The 48-hour waiting period law is part of Arkansas’ informed consent requirements. Before performing an abortion, facilities are required to tell women about the risks of abortion and their unborn baby’s development. After providing this information, abortion facilities must give women 48 hours to consider the information before going through with the abortion.
Notably, abortion activists often have claimed these laws are not effective in reducing abortions, but details from the news report indicate many women do change their minds.
The report reveals:
From Feb. 1, 2017, to March 22, 57 women who had ultrasounds during their initial visits to a Planned Parenthood clinic, but didn’t return for abortions, had not paid their bills, resulting in $10,961.66 in lost revenue to the clinics, Nathan Johnson, the clinics’ chief financial officer said in an affidavit. The clinics lost an additional $2,957 on services provided from March 23, when it stopped collecting credit-card numbers, through July 10.
At Little Rock Family Planning, only 10 out of 108 patients who had ultrasounds during their initial visits, but didn’t return for abortions, had paid their bills as of August, while $19,600 worth of bills remained unpaid, said Lori Williams, director of Little Rock Family Planning.
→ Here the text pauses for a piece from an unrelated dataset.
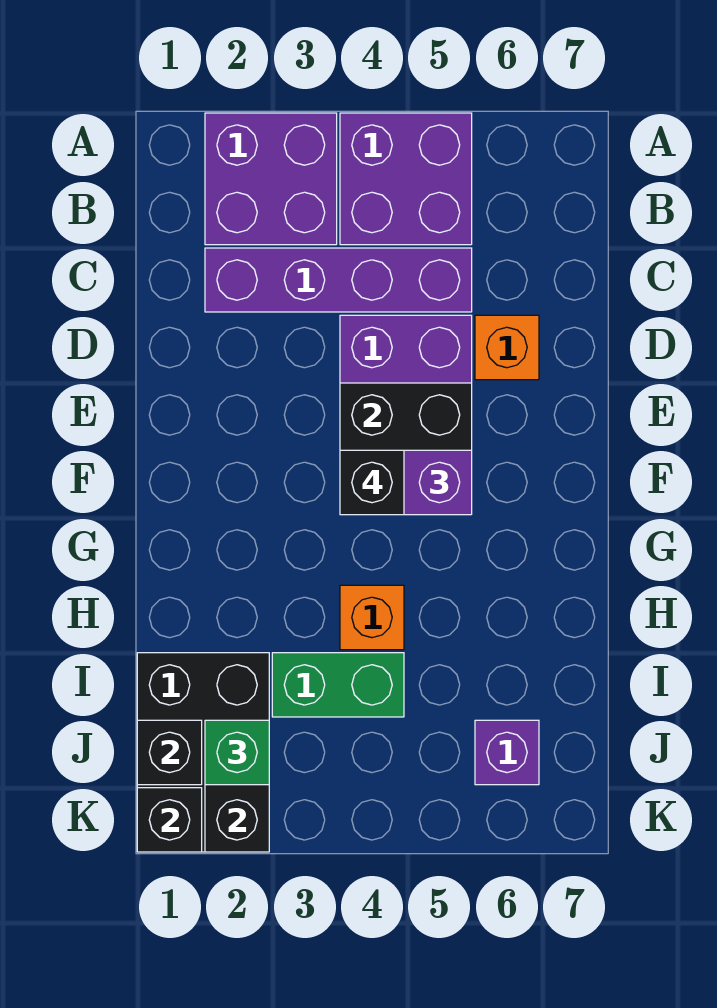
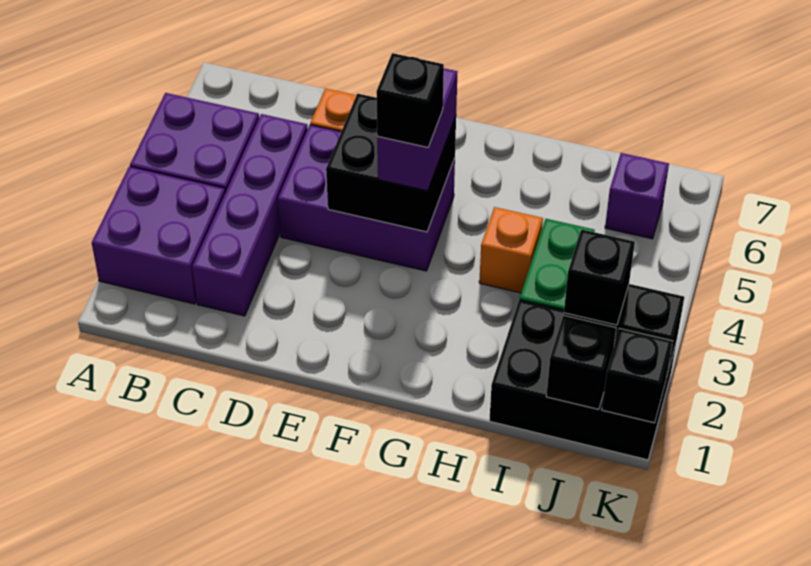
green brick J2 level 3 -> black brick J2 level 3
It appears that at least 165 women in Arkansas considered abortion but chose life for their unborn babies within several months. Maybe they were encouraged by a sidewalk counselor, or the ultrasound convinced them that their unborn baby was a valuable life. Maybe learning about the risks of abortion or facts about their baby’s development changed their minds.
The numbers suggest that pro-life advocates are making a difference in the lives of countless women and children each year.